__DOCUMENT SEGMENT__:

George A. Manfredi, Andrew S. Rotter, Johnson, Manfredi & Thorpe, Los Angeles, Cal., for defendant Geothermal Resources Intern., Inc.
Stephen A. Million, Brobeck, Phleger & Harrison, San Francisco, Cal., for defendants Pacific Energy Corp. and John S. Callon.

ORDER
LYNCH, District Judge.
This order discusses defendants' motion for summary judgment regarding plaintiff's claims of antitrust violations only. As will be more fully discussed, plaintiff's motion for partial summary judgment will be decided at a later time if it remains relevant. Upon review of the voluminous materials filed in this case and the argument of counsel, this Court grants defendants' motion in part and denies the motion in part.
The Court finds that, as a matter of law, plaintiff cannot establish a per se violation of section 1 of the Sherman Act. The issue of whether defendants' conduct violates section 1 under the rule of reason analysis is severed for prompt trial by this Court. The outcome of the trial on this sole issue will then determine whether the conspiracy and section 2 allegations will be tried. The Court has set a status conference for Tuesday, June 21, 1983 at 9:15 a.m. so that a date can be set for the trial of this severed issue.

Dataset records
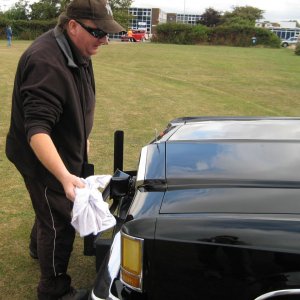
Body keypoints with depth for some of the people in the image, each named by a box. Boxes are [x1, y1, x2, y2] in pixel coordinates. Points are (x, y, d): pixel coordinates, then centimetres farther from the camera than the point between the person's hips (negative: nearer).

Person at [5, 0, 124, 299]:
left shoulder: (77, 51, 0)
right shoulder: (46, 63, -32)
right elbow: (37, 129, -38)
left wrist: (81, 138, 22)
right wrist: (65, 176, -47)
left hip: (66, 151, 10)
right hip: (44, 160, -9)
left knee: (52, 208, 30)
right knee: (60, 224, 4)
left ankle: (38, 247, 58)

__EXERCISE__:
According to the court order, why did the judge schedule a status conference? Answer in one to three sentences.

__ANSWER SECTION__:
The judge set a status conference for Tuesday, June 21, 1983, at 9:15 a.m. so that a date could be set for the trial of the severed issue. That issue is whether the defendants' conduct violates section 1 of the Sherman Act under the rule of reason analysis.